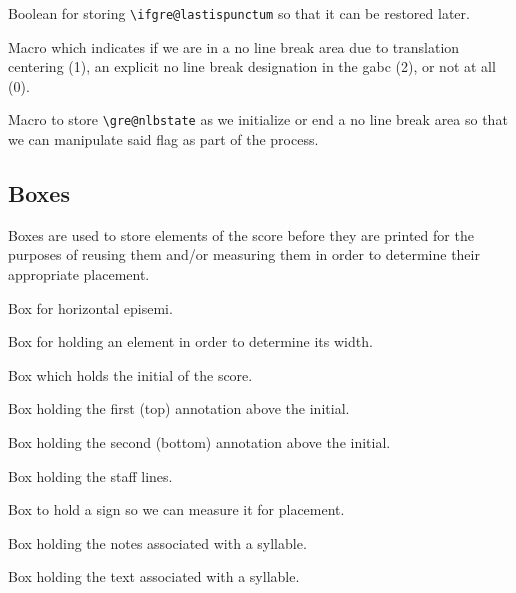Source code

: Boolean for storing \verb=\ifgre@lastispunctum= so that it can be restored later.

Macro which indicates if we are in a no line break area due to translation centering (1), an explicit no line break designation in the gabc (2), or not at all (0).

Macro to store \verb=\gre@nlbstate= as we initialize or end a no line break area so that we can manipulate said flag as part of the process.


\subsection{Boxes}

Boxes are used to store elements of the score before they are printed for the purposes of reusing them and/or measuring them in order to determine their appropriate placement.

Box for horizontal episemi.

Box for holding an element in order to determine its width.

Box which holds the initial of the score.

Box holding the first (top) annotation above the initial.

Box holding the second (bottom) annotation above the initial.

Box holding the staff lines.

Box to hold a sign so we can measure it for placement.

Box holding the notes associated with a syllable.

Box holding the text associated with a syllable.



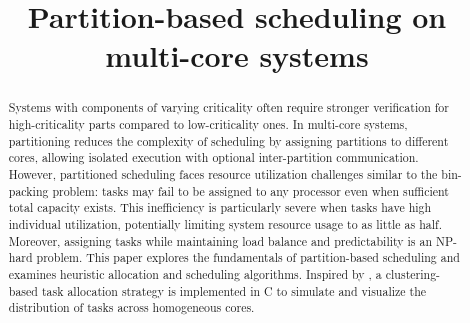 \documentclass[conference]{IEEEtran}
\begin{document}
\title{Partition-based scheduling on multi-core systems\\
}

\author{
}

\maketitle

\begin{abstract}
Systems with components of varying criticality often require stronger verification for high-criticality parts compared to low-criticality ones. In multi-core systems, partitioning reduces the complexity of scheduling by assigning partitions to different cores, allowing isolated execution with optional inter-partition communication. However, partitioned scheduling faces resource utilization challenges similar to the bin-packing problem: tasks may fail to be assigned to any processor even when sufficient total capacity exists. This inefficiency is particularly severe when tasks have high individual utilization, potentially limiting system resource usage to as little as half. Moreover, assigning tasks while maintaining load balance and predictability is an NP-hard problem. This paper explores the fundamentals of partition-based scheduling and examines heuristic allocation and scheduling algorithms. Inspired by \cite{AbdallahGB24}, a clustering-based task allocation strategy is implemented in C to simulate and visualize the distribution of tasks across homogeneous cores.


\end{abstract}
\end{document}
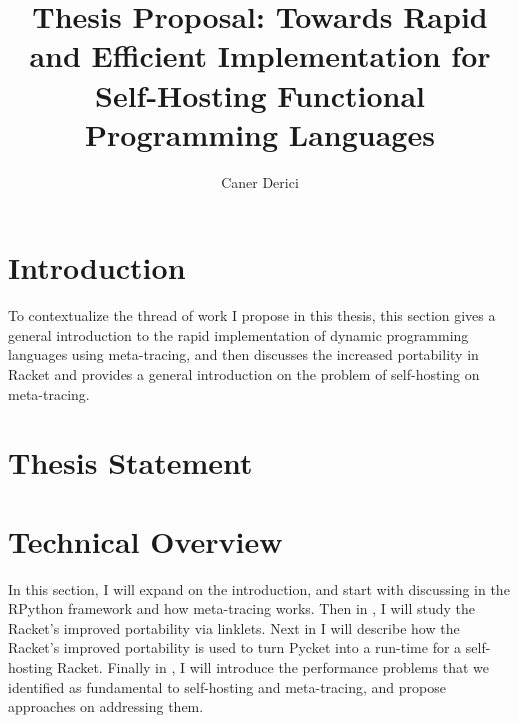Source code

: \documentclass[9pt]{extarticle}
\title{Thesis Proposal: Towards Rapid and Efficient Implementation
  for Self-Hosting Functional Programming Languages}
\author{Caner Derici}
\begin{document}


\maketitle

\begin{abstract}
\end{abstract}

\tableofcontents

\newpage

\section{Introduction}
\label{sec:intro}

To contextualize the thread of work I propose in this thesis, this
section gives a general introduction to the rapid implementation of
dynamic programming languages using meta-tracing, and then discusses
the increased portability in Racket and provides a general
introduction on the problem of self-hosting on meta-tracing.


\section{Thesis Statement}
\label{sec:thesis}


\section{Technical Overview}
\label{sec:technical}

In this section, I will expand on the introduction, and start with
discussing in  the RPython framework and how
meta-tracing works. Then in , I will study the
Racket's improved portability via linklets. Next in
 I will describe how the Racket's improved
portability is used to turn Pycket into a run-time for a self-hosting
Racket. Finally in , I will introduce the
performance problems that we identified as fundamental to self-hosting
and meta-tracing, and propose approaches on addressing them.



\printbibliography
\end{document}
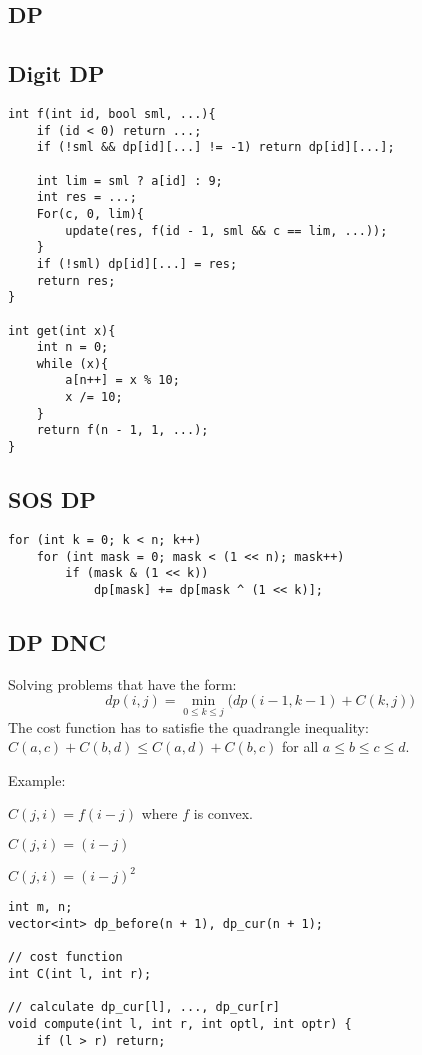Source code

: \documentclass[11pt,a4paper]{article}
\begin{document}
\begin{multicols*}{2}
\section {DP}
\subsection{Digit DP}
\begin{lstlisting}
int f(int id, bool sml, ...){
    if (id < 0) return ...;
    if (!sml && dp[id][...] != -1) return dp[id][...];

    int lim = sml ? a[id] : 9;
    int res = ...;
    For(c, 0, lim){
        update(res, f(id - 1, sml && c == lim, ...));
    }
    if (!sml) dp[id][...] = res;
    return res;
}

int get(int x){
    int n = 0;
    while (x){
        a[n++] = x % 10;
        x /= 10;
    }
    return f(n - 1, 1, ...);
}
\end{lstlisting}

\subsection{SOS DP}
\begin{lstlisting}
for (int k = 0; k < n; k++)
    for (int mask = 0; mask < (1 << n); mask++)
        if (mask & (1 << k)) 
            dp[mask] += dp[mask ^ (1 << k)];
\end{lstlisting}

\subsection{DP DNC}

Solving problems that have the form:
\[
dp(i, j) =
\min\limits_{0 \le k \le j} \Big( dp(i - 1, k - 1) + C(k, j) \Big)
\]
The cost function has to satisfie the quadrangle inequality:
$C(a, c) + C(b, d) \leq C(a, d) + C(b, c)$ for all $a \leq b \leq c \leq d$.

Example:

$C(j, i) = f(i - j)$ where $f$ is convex.

$C(j, i) = (i - j)$

$C(j, i) = (i - j)^2$
\begin{lstlisting}
int m, n;
vector<int> dp_before(n + 1), dp_cur(n + 1);

// cost function
int C(int l, int r);

// calculate dp_cur[l], ..., dp_cur[r]
void compute(int l, int r, int optl, int optr) {
    if (l > r) return;


\end{lstlisting}
\end{multicols*}
\end{document}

══════════════════════════════

◆ Exercise directions ◆
Look through the material and find each line that includes "Macro", then copy it.

◆ Answer box ◆
Macro which indicates if we are in a no line break area due to translation centering (1), an explicit no line break designation in the gabc (2), or not at all (0).
Macro to store \verb=\gre@nlbstate= as we initialize or end a no line break area so that we can manipulate said flag as part of the process.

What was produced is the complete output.